◆ INSTRUÇÃO
Transcreva do texto fornecido, sobre a atividade dos administradores de sociedades, o trecho que começa em «Tão evidente é» e prossegue até «12 do parecer).».

◆ TEXTO FORNECIDO
● ● ● ●
Mas, repito, é ilegítimo equiparar este trabalho, esta actividade dos gerentes ou administradores, ao trabalho puramente executivo do pessoal.
Não pode abstrair-se de que os corpos gerentes da sociedade (a administração) são os órgãos constitucionais da pessoa colectiva. A vontade por eles manifestada tem-se como sendo a vontade da própria pessoa colectiva, sujeito de direito. Costuma, por isso, dizer-se que os elementos componentes- destes órgãos emprestam a sua vontade à pessoa colectiva, criação artificial do direito, que, como tal, não é provida de vontade própria, como a pessoa física.
Isto nos mostra já como a actividade ou trabalho dos membros dos corpos gerentes - os administradores - se destaca do trabalho que presta o pessoal. Ao trabalho de direcção e orientação que realizam se devem essencialmente os lucros da exploração social; e suo os administradores os verdadeiros responsáveis pelos resultados desfavoráveis, quando os não tenham determinado circunstâncias exteriores, que excedem as suas possibilidades de previsão e de defesa.
Tão especial é a sua posição no complexo económico da empresa que, como já acentuámos, essas funções são por princípio apanágio dos sócios. E ao referir-se a elas á lei fala na «faculdade de administrar», atribuída aos sócios, que tanto pode ser conferida no próprio pacto social como por acto posterior. Além disso, quanto às sociedades anónimas, a lei exige dos directores a prestação de caução, sem o que não poderão entrar em exercício, o que tudo concorre para distinguir esta actividade da do pessoal.
Tão evidente é a índole particular da actividade dos membros dos corpos gerentes que, quando se consideram como assalariados, se lhes á correntemente na linguagem económica a designação de assalariados de circunstância, também usada no parecer desta Câmara. E neste aparece bem vincada a diferença existente entre os «assalariados de circunstancia» e os outros assalariados, cuja retribuição apresenta características especiais, sendo formada tanto pelo salário directo como pelo salário indirecto, que, nas suas diversas formas, mal se conceberia que fosse aplicável aos primeiros (v. n.ºs 11 e 12 do parecer).
● ● ● ●
◆ DADOS FORNECIDOS
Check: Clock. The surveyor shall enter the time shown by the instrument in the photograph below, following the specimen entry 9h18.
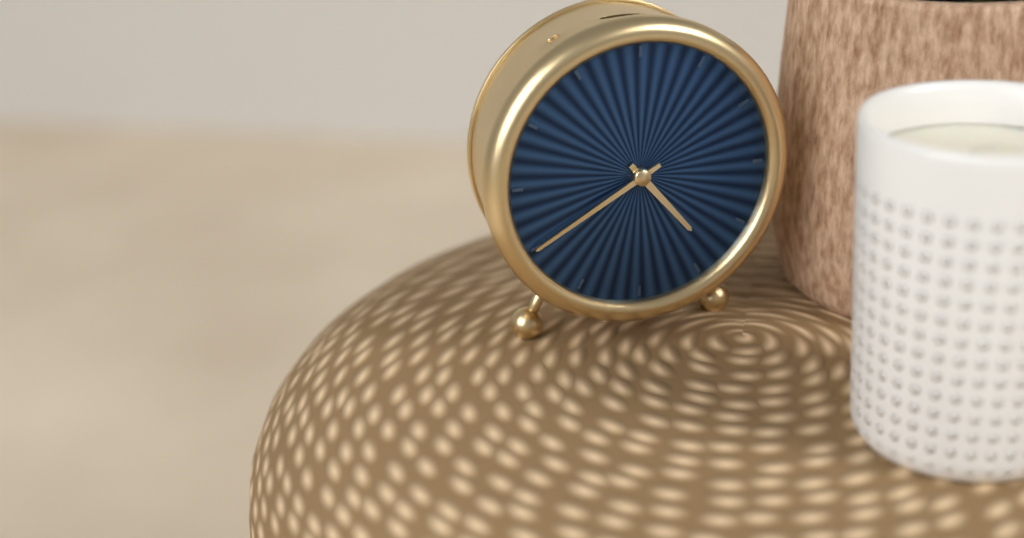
● ● ● ●
◆ RESOLUÇÃO DO PROBLEMA
Tão evidente é a índole particular da actividade dos membros dos corpos gerentes que, quando se consideram como assalariados, se lhes á correntemente na linguagem económica a designação de assalariados de circunstância, também usada no parecer desta Câmara. E neste aparece bem vincada a diferença existente entre os «assalariados de circunstancia» e os outros assalariados, cuja retribuição apresenta características especiais, sendo formada tanto pelo salário directo como pelo salário indirecto, que, nas suas diversas formas, mal se conceberia que fosse aplicável aos primeiros (v. n.ºs 11 e 12 do parecer).